沖縄旅行で知った沖縄の雨の考え方の違い~そこから味わう沖縄の歴史~

沖縄との違いのひとつは
天候に対する考え方。

日頃の頑張りへのご褒美に。自分自身との対話をしに。凝り固まった価値観を洗濯するためー 私にとって沖縄旅行は、人生の「リズム」を整えるための、とても大切な時間だ。
現在は控えているが、さまざまな情勢が落ち着いたらまた、あの素晴らしい景色、偉大な自然、力強い笑顔の人々に会いに出かけたいと思っている。

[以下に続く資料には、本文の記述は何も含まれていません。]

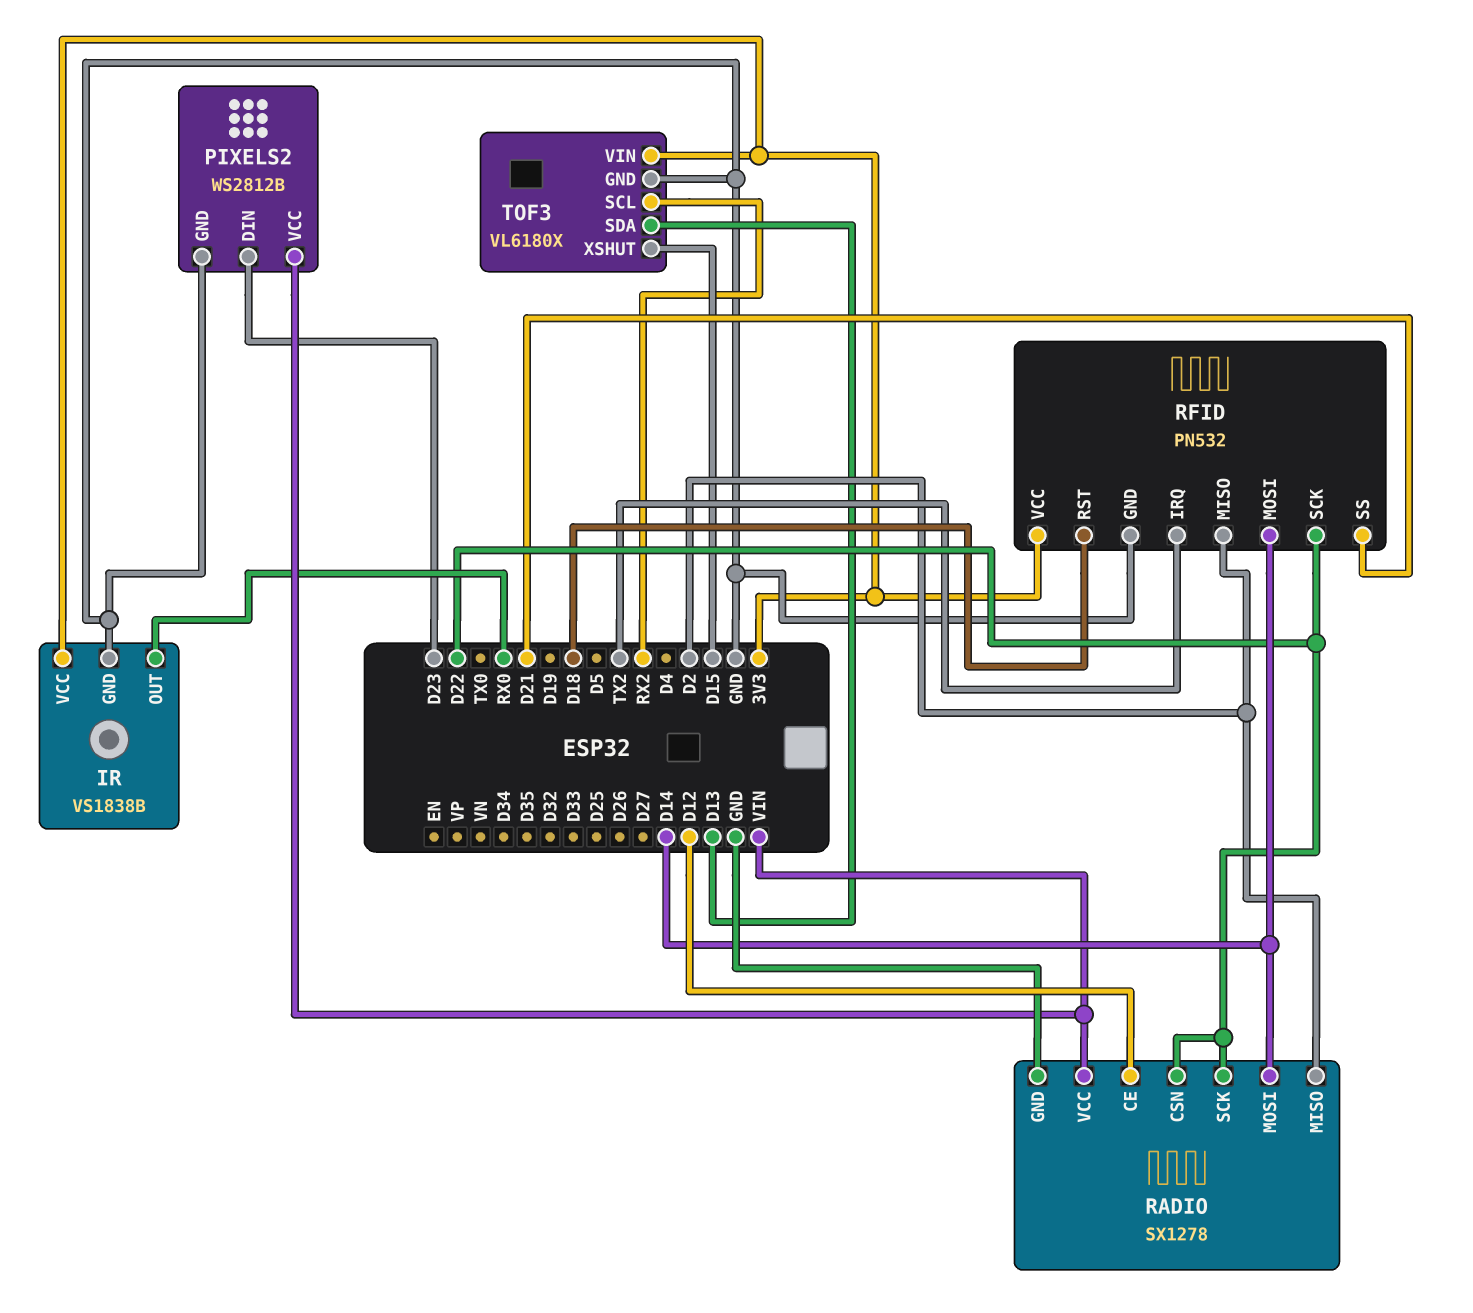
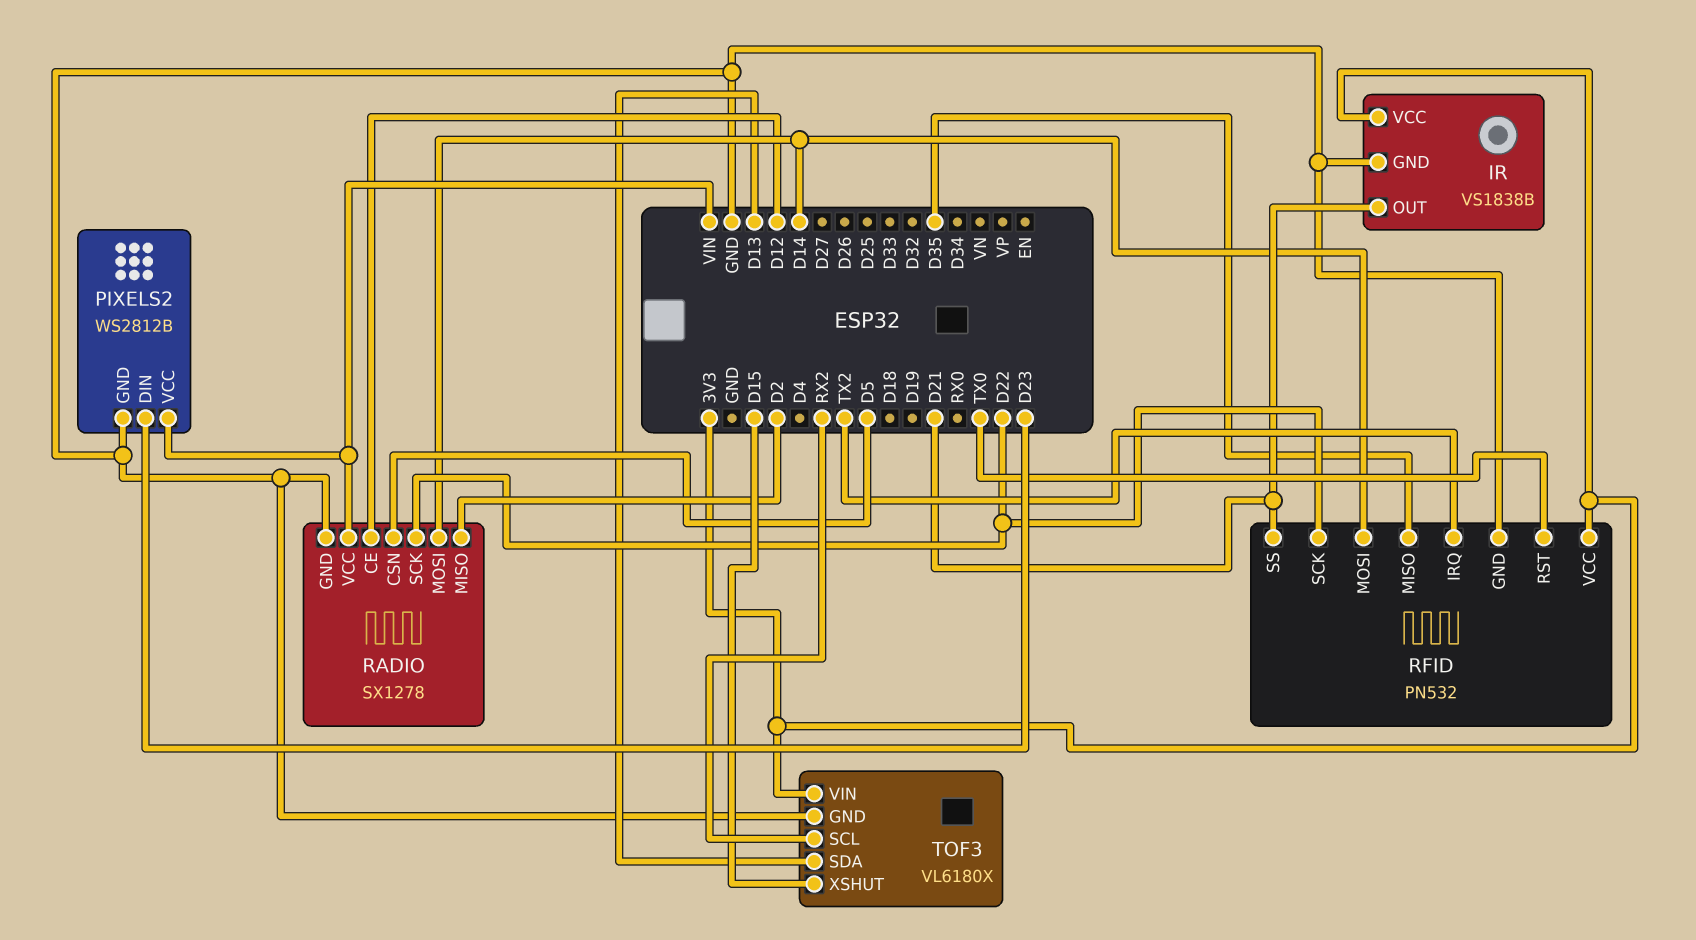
IR pin OUT: RX0 -> D21
RADIO pin CSN: D22 -> D5
RFID pin MISO: D2 -> D35
RFID pin RST: D18 -> TX0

沖縄旅行初心者だった頃は、沖縄と自分の故郷・東北との、さまざまな考え方の違いに幾度も驚かされた。なかでも鮮明に覚えているのは、天候に対する考え方の違いだ。
沖縄の某離島で出会い、仲良くしてくださった地元の方いわく、「こっちでは雨は恵みだから、あんまり傘さす人はいないんだよ」とのこと。
急な天候の変化、通り雨が多い沖縄では、濡れることを嫌がらない人が多いのだという。
確かに私が幼少期を過ごした北東北では、雪の日に傘をさす人が少なく、東京では少しの雪でも傘をさす人が多いのを見て驚いたことがある。
なるほど、文化の違いとはそういうものかと理解しつつ、その時はそこまで深く考えていなかった。
しかしその後、土地の歴史を調べていくと、その離島は貯水施設が整備されるまで、干ばつの度に水不足に悩まされ、サトウキビに撒く水どころか、生活用水にも苦労した歴史があったと知った。
そうした背景を学ぶと、「雨は恵み」という言葉の重みが変わってくる。
もっと風俗的、宗教的、伝統的な考え方が根本的にあるのかもしれないが、「傘をさす、ささない」という小さな違いにも、長い歴史が関わっているのだと、改めて教えてくれた出来事だった。

雨にまつわるエピソードはまだある。これも沖縄旅行初心者だった頃の話だ。
その日は、ボートで沖に出てシュノーケリングを楽しむアクティビティを予約していた。
あと1時間ほどで集合時間、というタイミングで、急な大雨に見舞われたのだ。空は真っ暗、レンタカーのフロントガラスにぶつかる雨粒の音は大きく、道行く人も少ない。
こんな大雨では船も出ないだろうから、アクティビティは中止だろう。
しかし、確認のために予約していた会社に電話してみると、「え?雨ですか?ああ!そうですね、降ってますね。でも風がないから大丈夫ですよ!予定通り決行します」との返事。
電話の向こうは、思ってもみなかった話に驚いて笑ってしまったのだろう。子どもをなだめるようなやさしい声で対応してくれた。
電話を切った私は途端に恥ずかしくなった。
そうか、突然の大雨なんて、こちらでは日常茶飯事。強風でなければ船は出せるのだ。こんな程度でいちいち中止していたら、アクティビティなど成り立たないだろうー そう、ここでも、天候に対する考え方の違いを感じ、いかに自分の価値観が狭いかを思い知らされたのだった。
その後無事に船は出航し、雨の中でシュノーケリングを楽しむことができた。

ほかにも、小さな離島でサイクリング中、大雨で全身ずぶ濡れになったこと。取材中のスコールでは機材を守るのに必死だったこと。雨上がりに美しい空を見て感動したこと。
「沖縄と雨」のエピソードは、毎年増え続けている。晴れでも雨でも楽しい。そんな沖縄を再び旅する日を、今はただじっと待っている。